Men's Basketball

Pirate Basketball

PIRATE NEWS

KENNEWICK – The Pirates went 3-1 to capture third place at the 2015 Northwest Athletic Conference Basketball Championships, Peninsula College’s third-best finish in school history.

The PC men, the fourth seed from the North Division, opened the tournament by upsetting top-seeded Clackamas, and proceeded to dispatch Highline in the second round before falling to tournament runner-up Edmonds, the NWAC’s No. 1-ranked team, in the semifinals.

Peninsula then rallied with a pair of free throws from sophomore Jal Deng with three seconds remaining to beat Green River in the game for third and fourth place on Tuesday afternoon.

“Words cannot express how proud I am of our players, managers, coaches and our athletic support staff for the commitment they have made to the countless hours of practice, video, scouting, and the community events that go into preparing to have success on the basketball court,” second-year head coach Mitch Freeman said. “That started in September and is just now coming to an end.” 

“Our guys made a great run that started with thrilling victory over Skagit Valley to put us into the NWAC Tournament,” he said. “Once we got to the tourney we focused on that one game that was in front of us and nothing else. Coach Jon Ing and coach Brian Shirley were instrumental in all aspects of scouting that allowed our guys to prepared for all 4 games in the tourney.”

PORT ANGELES – It didn’t take long for head coach Mitch Freeman and his staff to reach the postseason.

In just his second year as the skipper of the Pirate ship, Freeman recruited a team that not only posted an unprecedented 3.5 team grade point average fall quarter, but a team that became the 11th since Peninsula College resurrected men’s basketball in 1996 to qualify for the Northwest Athletic Conference Basketball Championships.

“Our guys are very excited about the trip to Tri-Cities and we will be sure to embrace this experience,” Freeman said.

His Pirates  (7-7, 14-12) placed fourth in the North Division and will tackle the No. 1 seed out of the South, Clackamas (11-3, 19-10) at 10 a.m. Saturday at the Toyota Center in Kennewick in the first round of the 16-team men’s tournament.

“They are a well-coached team with depth and experience at almost every position,” Freeman said of the NWAC’s fifth-ranked Cougars. “They have post players who are strong and change shots near the basket.
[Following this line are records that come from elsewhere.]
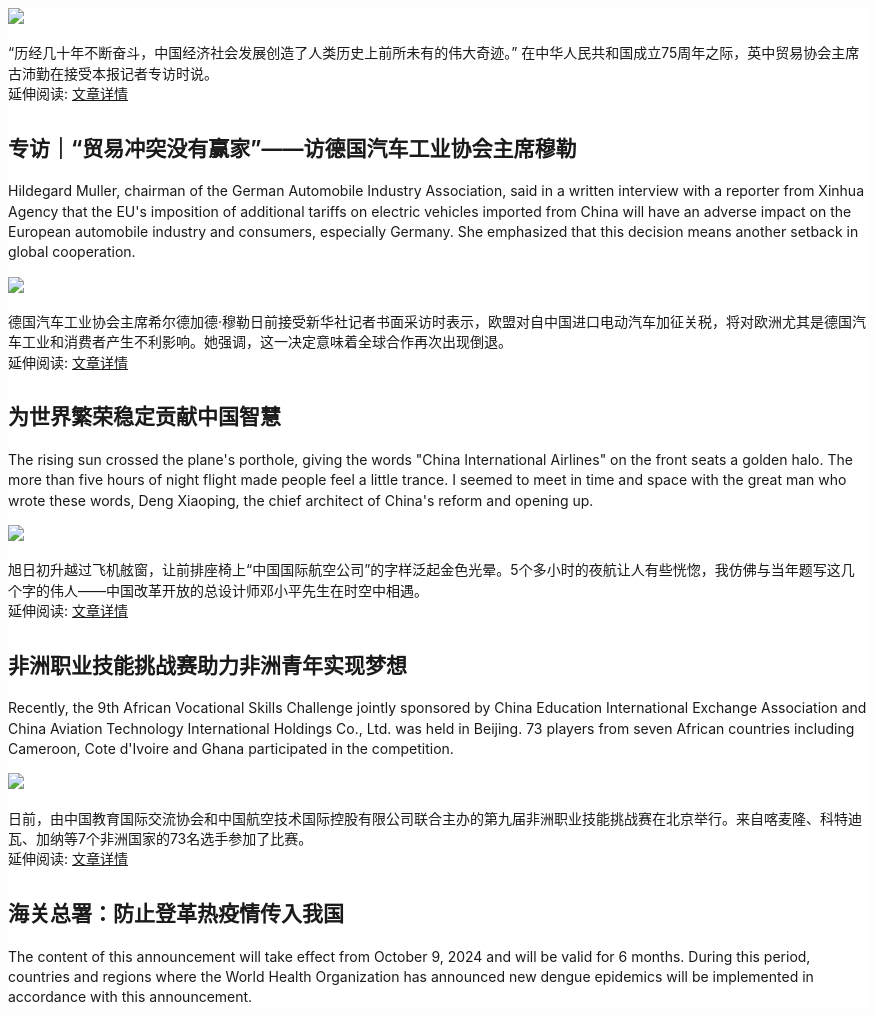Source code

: <img src="https://p4.img.cctvpic.com/photoworkspace/2024/10/08/2024100820431388894.jpg" />   

“历经几十年不断奋斗，中国经济社会发展创造了人类历史上前所未有的伟大奇迹。” 在中华人民共和国成立75周年之际，英中贸易协会主席古沛勤在接受本报记者专访时说。   
延伸阅读: [文章详情](https://news.cctv.com/2024/10/08/ARTIJsq12BIyKgx8ZODZ7Ynw241008.shtml)   

<qrcode title="“认真对待全球业务的企业必须重视中国市场”" image="https://p4.img.cctvpic.com/photoworkspace/2024/10/08/2024100820431388894.jpg" />   

## 专访｜“贸易冲突没有赢家”——访德国汽车工业协会主席穆勒   
Hildegard Muller, chairman of the German Automobile Industry Association, said in a written interview with a reporter from Xinhua Agency that the EU's imposition of additional tariffs on electric vehicles imported from China will have an adverse impact on the European automobile industry and consumers, especially Germany. She emphasized that this decision means another setback in global cooperation.   

<img src="https://p3.img.cctvpic.com/photoworkspace/2024/10/08/2024100820414977159.jpg" />   

德国汽车工业协会主席希尔德加德·穆勒日前接受新华社记者书面采访时表示，欧盟对自中国进口电动汽车加征关税，将对欧洲尤其是德国汽车工业和消费者产生不利影响。她强调，这一决定意味着全球合作再次出现倒退。   
延伸阅读: [文章详情](https://news.cctv.com/2024/10/08/ARTIuQQ1gn6o3J8LquRwTcUS241008.shtml)   

<qrcode title="专访｜“贸易冲突没有赢家”——访德国汽车工业协会主席穆勒" image="https://p3.img.cctvpic.com/photoworkspace/2024/10/08/2024100820414977159.jpg" />   

## 为世界繁荣稳定贡献中国智慧   
The rising sun crossed the plane's porthole, giving the words "China International Airlines" on the front seats a golden halo. The more than five hours of night flight made people feel a little trance. I seemed to meet in time and space with the great man who wrote these words, Deng Xiaoping, the chief architect of China's reform and opening up.   

<img src="https://p3.img.cctvpic.com/photoworkspace/2024/10/08/2024100820395238462.jpg" />   

旭日初升越过飞机舷窗，让前排座椅上“中国国际航空公司”的字样泛起金色光晕。5个多小时的夜航让人有些恍惚，我仿佛与当年题写这几个字的伟人——中国改革开放的总设计师邓小平先生在时空中相遇。   
延伸阅读: [文章详情](https://news.cctv.com/2024/10/08/ARTIFaCfK0ivwqvaSr8j9AOa241008.shtml)   

<qrcode title="为世界繁荣稳定贡献中国智慧" image="https://p3.img.cctvpic.com/photoworkspace/2024/10/08/2024100820395238462.jpg" />   

## 非洲职业技能挑战赛助力非洲青年实现梦想   
Recently, the 9th African Vocational Skills Challenge jointly sponsored by China Education International Exchange Association and China Aviation Technology International Holdings Co., Ltd. was held in Beijing. 73 players from seven African countries including Cameroon, Cote d'Ivoire and Ghana participated in the competition.   

<img src="https://p3.img.cctvpic.com/photoworkspace/2024/10/08/2024100820373790520.jpg" />   

日前，由中国教育国际交流协会和中国航空技术国际控股有限公司联合主办的第九届非洲职业技能挑战赛在北京举行。来自喀麦隆、科特迪瓦、加纳等7个非洲国家的73名选手参加了比赛。   
延伸阅读: [文章详情](https://news.cctv.com/2024/10/08/ARTIl9SQ0zkAseygcMuo8s61241008.shtml)   

<qrcode title="非洲职业技能挑战赛助力非洲青年实现梦想" image="https://p3.img.cctvpic.com/photoworkspace/2024/10/08/2024100820373790520.jpg" />   

## 海关总署：防止登革热疫情传入我国   
The content of this announcement will take effect from October 9, 2024 and will be valid for 6 months. During this period, countries and regions where the World Health Organization has announced new dengue epidemics will be implemented in accordance with this announcement.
They have a dynamic backcourt with Jaylen Edwards, who knows how to run a team, and the south region MVP Brandon Halter, who is one of the best shooters we will have faced this year. I think we match up well against them, but we will have to know where Brandon Halter is at all times and attempt to keep their post players from getting easy looks inside.”

PORT ANGELES – Peninsula College’s Alison Crumb was named North Division Women’s Basketball Coach of the Year, Madison Pilster was named Most Valuable Player and eight other Pirates were honored as All-Conference selections were announced Monday by the Northwest Athletic Association of Community Colleges.

Crumb, in her fifth year as head coach for Peninsula, was named North Division Coach of the Year following her teams’ first conference championship since Crumb was a Pirate herself in 2005.

“In just five years, Ali has established herself as one of the top women’s basketball coaches in the NWAC,” said Athletic Director Rick Ross. “She has worked very hard and she didn’t cut any corners. She is a tremendous coach, her players love and respect her, and we couldn’t be more proud of her achievement.”

The Port Angeles product admitted that the award is special to her.

“This award means a lot,” Crumb said, “because it shows growth in a program that I care a lot about.”

Following her graduation from Western Oregon University, she spent one year as an assistant coach and then was promoted to head coach in 2009.

“I had no idea what I was doing, and over the years, and with a lot of help, the program has become a championship contending program and that is important to me,” she said. “What is most important to me, however, is the ability to achieve this award with this group of women. We all care a lot for each other and they are as happy for me as I am for them.”